Collected data
'''
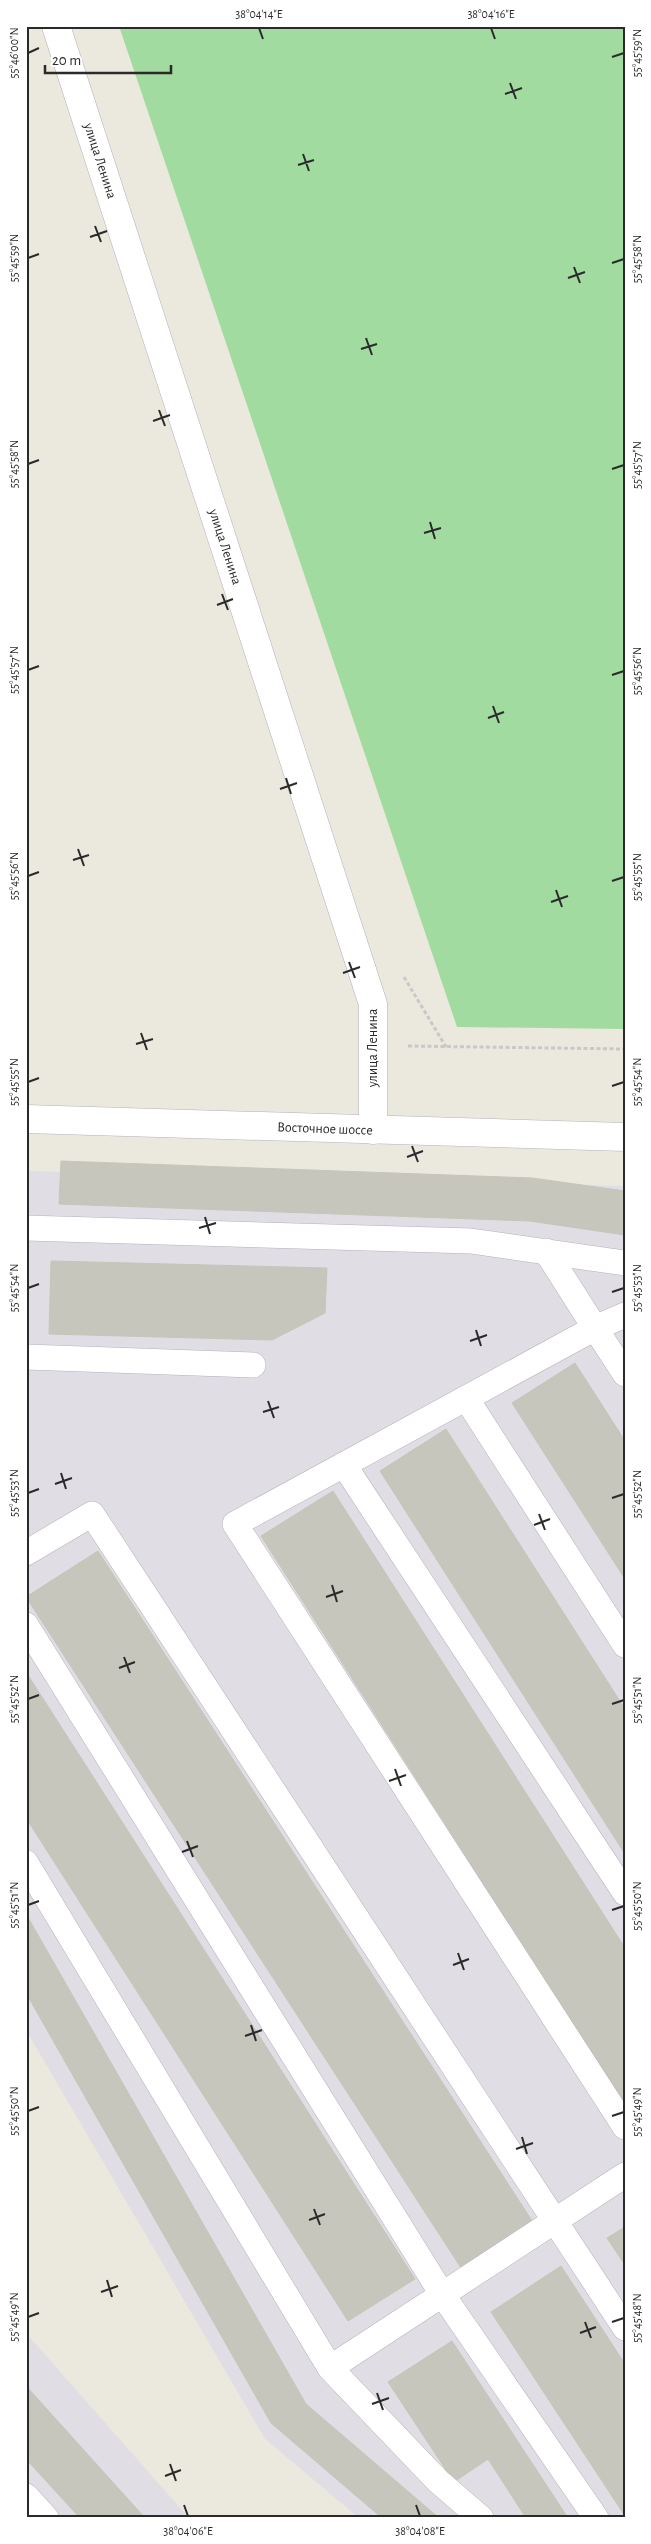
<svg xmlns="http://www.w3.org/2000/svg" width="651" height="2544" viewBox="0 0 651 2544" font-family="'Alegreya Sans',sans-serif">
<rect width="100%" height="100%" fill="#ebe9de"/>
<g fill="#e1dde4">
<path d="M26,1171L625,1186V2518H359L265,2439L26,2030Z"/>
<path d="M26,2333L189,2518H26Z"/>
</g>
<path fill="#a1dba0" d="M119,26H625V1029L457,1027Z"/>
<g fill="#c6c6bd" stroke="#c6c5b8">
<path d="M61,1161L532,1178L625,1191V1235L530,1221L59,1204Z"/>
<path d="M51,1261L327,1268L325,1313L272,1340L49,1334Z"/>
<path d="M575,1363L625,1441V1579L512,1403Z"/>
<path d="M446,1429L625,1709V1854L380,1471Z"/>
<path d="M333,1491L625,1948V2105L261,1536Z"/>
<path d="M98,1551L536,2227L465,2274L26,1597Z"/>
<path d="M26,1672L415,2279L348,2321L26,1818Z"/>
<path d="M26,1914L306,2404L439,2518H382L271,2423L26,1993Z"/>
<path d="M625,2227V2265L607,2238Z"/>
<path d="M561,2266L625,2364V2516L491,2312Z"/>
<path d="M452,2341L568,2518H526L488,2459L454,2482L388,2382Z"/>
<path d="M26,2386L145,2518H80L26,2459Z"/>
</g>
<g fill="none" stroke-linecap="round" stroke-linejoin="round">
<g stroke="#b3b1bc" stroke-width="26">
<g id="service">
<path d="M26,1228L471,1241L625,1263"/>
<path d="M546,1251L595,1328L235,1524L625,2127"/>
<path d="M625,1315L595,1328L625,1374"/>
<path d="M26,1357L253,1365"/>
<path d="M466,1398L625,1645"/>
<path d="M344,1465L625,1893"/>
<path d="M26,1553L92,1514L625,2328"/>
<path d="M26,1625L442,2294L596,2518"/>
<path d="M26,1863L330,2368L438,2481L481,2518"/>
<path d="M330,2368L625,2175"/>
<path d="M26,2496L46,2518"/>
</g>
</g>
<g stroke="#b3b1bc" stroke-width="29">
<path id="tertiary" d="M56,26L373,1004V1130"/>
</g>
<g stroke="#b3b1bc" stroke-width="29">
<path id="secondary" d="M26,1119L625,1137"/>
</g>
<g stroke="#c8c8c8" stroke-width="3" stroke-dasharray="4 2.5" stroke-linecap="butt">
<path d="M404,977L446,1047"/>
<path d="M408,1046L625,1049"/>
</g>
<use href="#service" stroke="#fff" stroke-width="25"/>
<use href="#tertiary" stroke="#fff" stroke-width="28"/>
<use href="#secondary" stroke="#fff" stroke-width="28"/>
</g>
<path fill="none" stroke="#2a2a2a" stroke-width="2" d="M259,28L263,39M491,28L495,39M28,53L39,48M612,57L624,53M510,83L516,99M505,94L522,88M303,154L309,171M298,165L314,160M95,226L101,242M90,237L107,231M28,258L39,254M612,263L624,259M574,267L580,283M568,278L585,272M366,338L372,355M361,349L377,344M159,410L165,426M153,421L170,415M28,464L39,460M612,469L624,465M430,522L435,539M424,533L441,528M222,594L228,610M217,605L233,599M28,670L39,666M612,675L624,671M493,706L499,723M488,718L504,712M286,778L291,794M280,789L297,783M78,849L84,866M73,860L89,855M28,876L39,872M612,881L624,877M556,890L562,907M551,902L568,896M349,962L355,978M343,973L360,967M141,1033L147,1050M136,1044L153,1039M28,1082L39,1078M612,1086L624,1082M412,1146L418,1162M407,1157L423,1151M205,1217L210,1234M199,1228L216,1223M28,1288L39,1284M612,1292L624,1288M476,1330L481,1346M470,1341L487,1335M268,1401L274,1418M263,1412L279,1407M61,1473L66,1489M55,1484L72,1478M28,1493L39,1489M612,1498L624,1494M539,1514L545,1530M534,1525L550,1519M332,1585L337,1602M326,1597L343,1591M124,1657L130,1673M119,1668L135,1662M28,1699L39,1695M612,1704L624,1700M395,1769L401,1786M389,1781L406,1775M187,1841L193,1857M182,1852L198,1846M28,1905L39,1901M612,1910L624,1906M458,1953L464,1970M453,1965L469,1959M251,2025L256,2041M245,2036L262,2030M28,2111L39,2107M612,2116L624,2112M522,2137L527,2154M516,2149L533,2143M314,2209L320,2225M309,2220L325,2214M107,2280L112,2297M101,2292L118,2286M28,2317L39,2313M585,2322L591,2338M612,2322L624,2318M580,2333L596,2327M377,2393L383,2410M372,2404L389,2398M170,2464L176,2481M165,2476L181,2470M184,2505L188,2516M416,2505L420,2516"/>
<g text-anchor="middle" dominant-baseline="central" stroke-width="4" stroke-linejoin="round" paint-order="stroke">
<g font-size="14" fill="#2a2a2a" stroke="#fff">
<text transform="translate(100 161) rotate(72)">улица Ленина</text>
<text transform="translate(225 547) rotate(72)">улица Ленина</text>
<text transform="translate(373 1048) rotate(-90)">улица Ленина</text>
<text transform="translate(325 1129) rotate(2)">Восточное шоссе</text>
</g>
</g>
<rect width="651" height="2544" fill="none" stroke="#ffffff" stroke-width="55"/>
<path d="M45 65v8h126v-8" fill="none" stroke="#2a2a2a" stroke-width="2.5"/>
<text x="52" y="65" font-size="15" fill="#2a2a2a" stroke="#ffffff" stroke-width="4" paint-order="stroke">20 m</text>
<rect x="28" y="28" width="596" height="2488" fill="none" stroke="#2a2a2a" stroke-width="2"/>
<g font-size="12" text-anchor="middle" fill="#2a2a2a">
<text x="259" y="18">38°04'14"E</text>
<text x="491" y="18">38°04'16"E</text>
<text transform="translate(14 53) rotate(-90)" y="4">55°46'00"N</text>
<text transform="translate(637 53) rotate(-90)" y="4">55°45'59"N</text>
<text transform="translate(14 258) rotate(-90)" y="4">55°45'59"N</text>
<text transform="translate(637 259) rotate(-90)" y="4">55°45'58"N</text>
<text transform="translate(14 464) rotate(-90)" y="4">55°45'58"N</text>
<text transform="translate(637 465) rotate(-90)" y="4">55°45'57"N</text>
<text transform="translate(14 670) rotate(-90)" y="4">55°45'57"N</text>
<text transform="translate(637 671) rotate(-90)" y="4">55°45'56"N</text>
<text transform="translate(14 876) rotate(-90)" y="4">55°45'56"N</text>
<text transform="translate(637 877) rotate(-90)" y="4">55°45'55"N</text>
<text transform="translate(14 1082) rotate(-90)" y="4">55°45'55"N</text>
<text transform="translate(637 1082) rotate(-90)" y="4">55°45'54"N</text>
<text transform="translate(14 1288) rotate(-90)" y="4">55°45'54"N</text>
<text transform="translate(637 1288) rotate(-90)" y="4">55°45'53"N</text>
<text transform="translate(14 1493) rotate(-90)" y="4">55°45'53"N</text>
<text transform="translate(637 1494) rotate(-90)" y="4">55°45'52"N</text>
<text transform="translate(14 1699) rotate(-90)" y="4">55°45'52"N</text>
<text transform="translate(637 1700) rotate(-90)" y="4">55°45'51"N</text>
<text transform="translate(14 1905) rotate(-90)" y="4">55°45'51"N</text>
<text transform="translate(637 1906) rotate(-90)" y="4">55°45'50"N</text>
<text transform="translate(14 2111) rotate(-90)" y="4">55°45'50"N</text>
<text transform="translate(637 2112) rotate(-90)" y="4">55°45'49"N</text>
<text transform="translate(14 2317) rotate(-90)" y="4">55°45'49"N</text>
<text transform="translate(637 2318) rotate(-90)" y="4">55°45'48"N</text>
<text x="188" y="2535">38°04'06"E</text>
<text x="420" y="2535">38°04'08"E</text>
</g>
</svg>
'''
'''
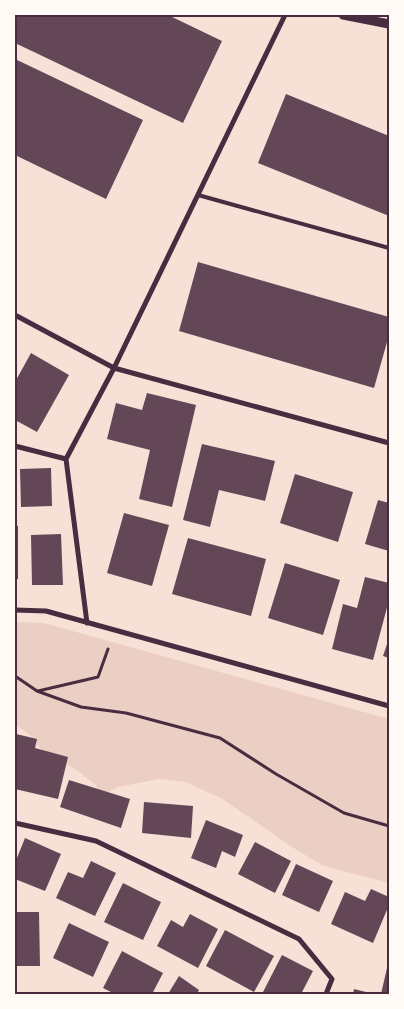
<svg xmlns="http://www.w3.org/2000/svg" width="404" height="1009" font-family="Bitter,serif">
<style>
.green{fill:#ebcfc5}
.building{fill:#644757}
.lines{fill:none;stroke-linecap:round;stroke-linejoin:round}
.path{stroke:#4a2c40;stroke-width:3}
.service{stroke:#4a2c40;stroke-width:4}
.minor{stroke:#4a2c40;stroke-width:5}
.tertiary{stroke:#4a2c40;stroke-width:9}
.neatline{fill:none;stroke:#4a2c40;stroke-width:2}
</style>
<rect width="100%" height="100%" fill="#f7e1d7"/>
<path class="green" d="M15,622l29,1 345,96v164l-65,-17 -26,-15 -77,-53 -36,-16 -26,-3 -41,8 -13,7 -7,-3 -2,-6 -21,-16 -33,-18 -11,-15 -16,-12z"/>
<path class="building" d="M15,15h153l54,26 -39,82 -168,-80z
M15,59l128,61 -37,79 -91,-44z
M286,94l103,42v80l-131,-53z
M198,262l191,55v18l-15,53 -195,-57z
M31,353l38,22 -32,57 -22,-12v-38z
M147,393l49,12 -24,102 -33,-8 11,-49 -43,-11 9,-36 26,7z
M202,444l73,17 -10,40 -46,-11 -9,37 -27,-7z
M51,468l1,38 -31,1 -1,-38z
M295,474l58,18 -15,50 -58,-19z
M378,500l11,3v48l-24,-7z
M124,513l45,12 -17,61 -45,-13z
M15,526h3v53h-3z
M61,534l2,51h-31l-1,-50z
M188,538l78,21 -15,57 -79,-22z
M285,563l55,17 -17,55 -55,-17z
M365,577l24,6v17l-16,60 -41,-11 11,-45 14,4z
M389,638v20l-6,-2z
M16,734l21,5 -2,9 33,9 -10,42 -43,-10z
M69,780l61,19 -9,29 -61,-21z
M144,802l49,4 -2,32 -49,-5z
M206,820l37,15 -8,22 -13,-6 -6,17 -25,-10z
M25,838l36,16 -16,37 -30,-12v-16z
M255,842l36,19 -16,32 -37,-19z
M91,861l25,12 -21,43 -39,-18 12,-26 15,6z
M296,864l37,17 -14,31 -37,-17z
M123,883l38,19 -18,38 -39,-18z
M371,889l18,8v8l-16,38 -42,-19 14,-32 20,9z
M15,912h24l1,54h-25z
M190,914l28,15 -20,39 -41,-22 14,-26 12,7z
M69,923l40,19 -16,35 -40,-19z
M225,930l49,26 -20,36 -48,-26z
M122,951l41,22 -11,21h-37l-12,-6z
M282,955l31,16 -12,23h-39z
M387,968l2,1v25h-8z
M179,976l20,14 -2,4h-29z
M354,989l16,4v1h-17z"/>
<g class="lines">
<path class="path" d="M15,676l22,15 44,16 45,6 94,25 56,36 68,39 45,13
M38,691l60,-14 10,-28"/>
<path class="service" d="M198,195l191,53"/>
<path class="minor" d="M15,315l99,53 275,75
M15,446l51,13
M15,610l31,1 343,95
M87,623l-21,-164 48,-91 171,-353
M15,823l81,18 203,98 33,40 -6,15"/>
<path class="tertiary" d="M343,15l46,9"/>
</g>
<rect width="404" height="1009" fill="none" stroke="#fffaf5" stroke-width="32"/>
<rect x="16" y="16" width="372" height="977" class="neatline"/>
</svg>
'''
Say the number of lines above that include "round", and only that.

3